Они вернулись на улицу к своему столику. Равич допил свой коньяк. «Не надо было звонить, — думал он. — Ведь был же спокоен. А теперь взбаламучен. Пора бы знать: от телефонного разговора ничего другого и ждать не приходится. Ни для себя, ни для Жоан». Так и подмывало вернуться к телефону, позвонить снова и сказать все, что он не успел, не сумел сказать. Объяснить, почему им нельзя увидеться. Что не хочет он, чтобы она его таким видела — грязным, пропахшим тюрягой. Только ничего это не даст: выйдет из кабинки, и на душе будет то же самое.

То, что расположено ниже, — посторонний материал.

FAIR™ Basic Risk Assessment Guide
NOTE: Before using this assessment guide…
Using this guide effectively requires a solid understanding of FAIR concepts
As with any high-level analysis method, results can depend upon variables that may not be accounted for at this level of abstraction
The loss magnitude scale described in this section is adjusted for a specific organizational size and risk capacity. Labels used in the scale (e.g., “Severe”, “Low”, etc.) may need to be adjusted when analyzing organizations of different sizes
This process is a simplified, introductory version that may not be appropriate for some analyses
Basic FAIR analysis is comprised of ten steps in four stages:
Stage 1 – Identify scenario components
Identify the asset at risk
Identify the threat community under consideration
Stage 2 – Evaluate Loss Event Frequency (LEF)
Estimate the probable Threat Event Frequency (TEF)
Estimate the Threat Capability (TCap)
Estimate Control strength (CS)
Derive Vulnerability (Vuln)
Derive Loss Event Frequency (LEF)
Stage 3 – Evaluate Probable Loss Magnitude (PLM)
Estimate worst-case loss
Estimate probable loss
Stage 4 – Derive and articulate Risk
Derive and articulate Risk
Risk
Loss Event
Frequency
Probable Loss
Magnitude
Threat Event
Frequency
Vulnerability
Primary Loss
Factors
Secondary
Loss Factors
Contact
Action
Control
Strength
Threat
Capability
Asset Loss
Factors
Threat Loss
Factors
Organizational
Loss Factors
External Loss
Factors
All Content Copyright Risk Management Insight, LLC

— Ну, кажется, нам пора, — напомнил конвоир.
— Да…
Равич подозвал официанта.
— Принесите две бутылочки коньяка, всех газет и дюжину пачек «Капорал». И счет. — Он глянул на конвоира. — Не возражаете?
— Все мы люди, — отозвался тот.
Официант принес бутылки и сигареты.
— Откупорите, пожалуйста, — попросил Равич, деловито рассовывая по карманам сигареты. После чего снова заткнул бутылки, но не до конца, чтобы пробки можно было вынуть без штопора, и упрятал их во внутренние карманы пальто.
— Неплохо, — одобрил конвоир.
— Жизнь научила. К сожалению. Мальчишкой ни за что бы не поверил, что на старости лет снова придется играть в индейцев.
Поляк и писатель коньяку обрадовались чрезвычайно. Сантехник, как выяснилось, крепкого вообще не пьет. Он оказался любителем пива и принялся объяснять, насколько в Берлине пиво лучше, чем здесь. Равич улегся на койке читать газеты. Поляк ничего не читал — он не знал по-французски. Зато он курил и был счастлив. Ночью сантехник вдруг заплакал. Равич проснулся. Он слушал, как потихоньку всхлипывает сокамерник, и смотрел в оконце, за которым уже брезжило предрассветное небо. Ему не спалось. И позже, когда сантехник притих, он все еще не мог уснуть. «Слишком хорошо жилось, — думал он. — А теперь хорошего не стало, вот ты и изводишься».
18
Равич шел с вокзала. Усталый и грязный. Тринадцать часов он парился в душном вагоне среди попутчиков, от которых несло чесноком, — это не считая охотников с собаками и торговок с корзинами, в которых кудахтали куры и шебаршились голуби. А до этого он три месяца околачивался возле границы…
В сумерках что-то сверкало. Равич пригляделся. Если ему не померещилось, то по периметру всей Круглой площади расставлены какие-то зеркальные штуковины, отражающие последние смутные отблески майского дня.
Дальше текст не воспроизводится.